On Independence Day we celebrate our founding as a nation - if we're going to have a flag-waving holiday, that's the logical choice. On Memorial Day we celebrate our fallen warriors - so that one makes sense, too. We have two days on which we celebrate specific American heroes - Presidents' Day and Martin Luther King Day - but those evince at most mild patriotic displays. Thanksgiving is traditionally American, but centers more around family than country. New Year's Day is a strictly secular, global holiday; finally, Easter and Christmas are religious, global holidays.

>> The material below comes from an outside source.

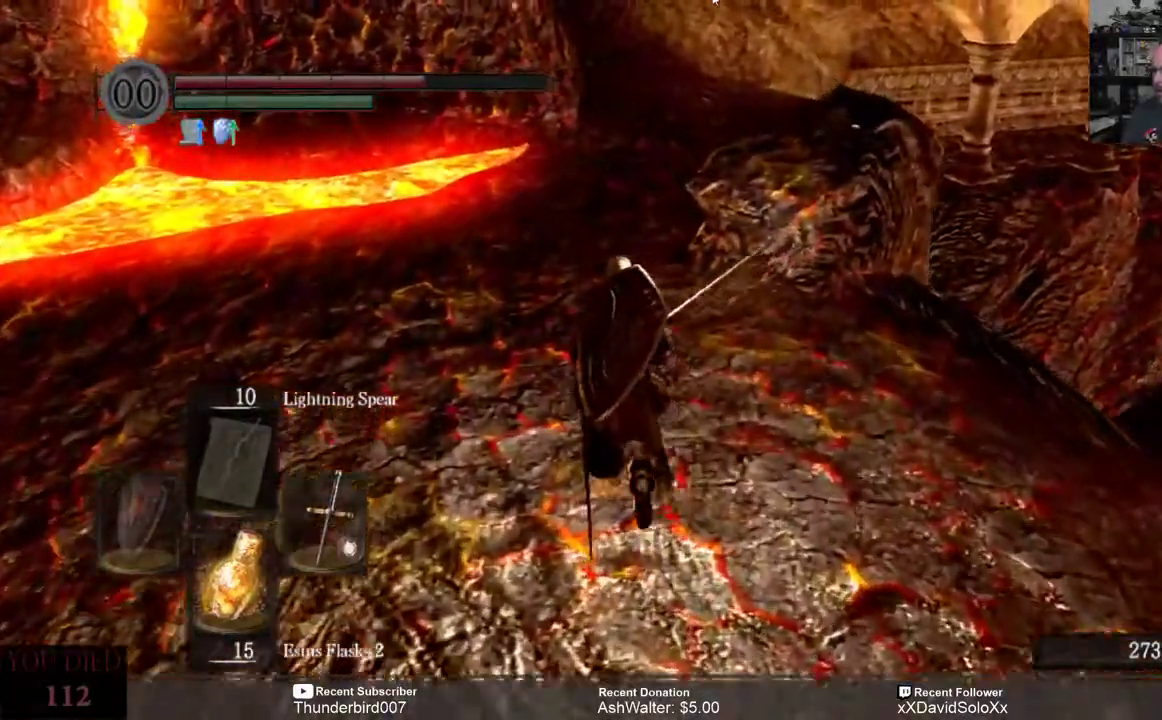
{"dt_ms": 500, "buttons": [], "left_stick": "up", "right_stick": "up-left", "events": [[367, "right_stick", "up-left"]]}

Other than minor holidays like Veteran's Day and Columbus Day, which most of us don't get anyway, that leaves only Labor Day. In my experience, Labor Day is third behind only Independence Day and Memorial Day in patriotic displays. In my town, for example, we have a fireworks display. I see kids wearing American flag clothing in the park.
But Labor Day is not especially American, and the part of it that is has not much to do with founding American values. Labor Day commemorates the bloody breaking of a strike in 1894. Its associations are with the International Labor movement and it is essentially the American version of May Day, which is the international (not American) socialist holiday (and also commemorates a massacre during a 19th-century strike). Labor Day was created as a conciliatory gesture toward the growing labor movement.
So I don't quite understand the fireworks and the flags. USA! USA! We're unionized!